* [YOUR OBJECTIVE]:
Filter these entries, keeping only lines that hold the word "Observation".
[MATERIAL SUPPLIED Boundary: Start]
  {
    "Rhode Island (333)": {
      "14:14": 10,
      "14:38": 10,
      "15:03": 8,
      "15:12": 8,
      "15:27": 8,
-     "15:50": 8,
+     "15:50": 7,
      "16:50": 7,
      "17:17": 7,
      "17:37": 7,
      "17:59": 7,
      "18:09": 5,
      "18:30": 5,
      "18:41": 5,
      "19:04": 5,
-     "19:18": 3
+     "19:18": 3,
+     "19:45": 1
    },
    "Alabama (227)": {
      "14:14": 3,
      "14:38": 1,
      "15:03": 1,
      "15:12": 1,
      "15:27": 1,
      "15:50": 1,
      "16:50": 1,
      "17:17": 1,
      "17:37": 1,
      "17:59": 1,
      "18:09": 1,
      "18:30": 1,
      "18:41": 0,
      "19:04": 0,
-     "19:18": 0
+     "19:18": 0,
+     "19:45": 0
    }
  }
[MATERIAL SUPPLIED Boundary: End]
[MATERIAL SUPPLIED Boundary: Start]
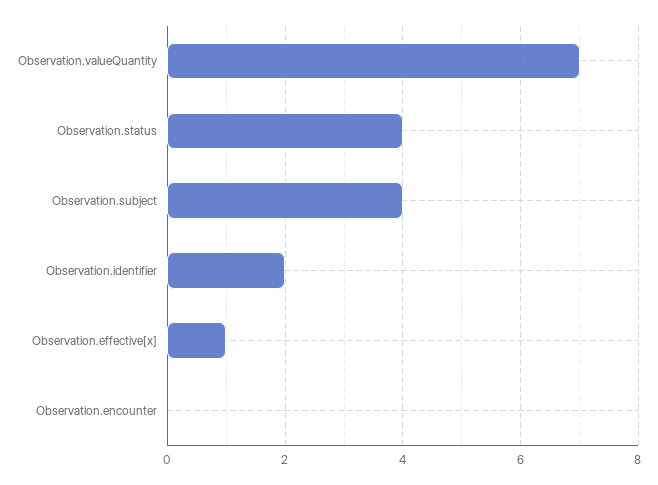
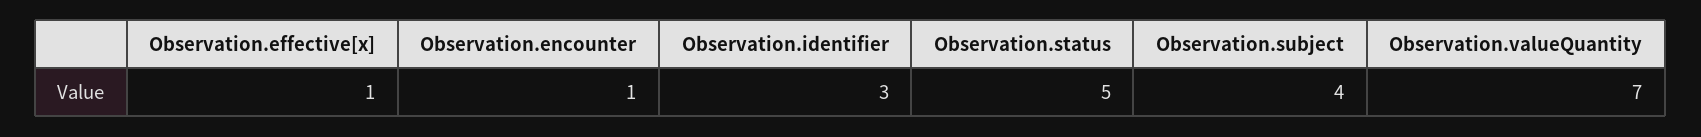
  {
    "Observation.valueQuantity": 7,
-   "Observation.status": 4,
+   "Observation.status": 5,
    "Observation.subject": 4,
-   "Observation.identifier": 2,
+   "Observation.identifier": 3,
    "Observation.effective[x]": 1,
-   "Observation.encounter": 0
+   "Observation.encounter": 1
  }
[MATERIAL SUPPLIED Boundary: End]
* [TASK SOLUTION]:
    "Observation.valueQuantity": 7,
-   "Observation.status": 4,
+   "Observation.status": 5,
    "Observation.subject": 4,
-   "Observation.identifier": 2,
+   "Observation.identifier": 3,
    "Observation.effective[x]": 1,
-   "Observation.encounter": 0
+   "Observation.encounter": 1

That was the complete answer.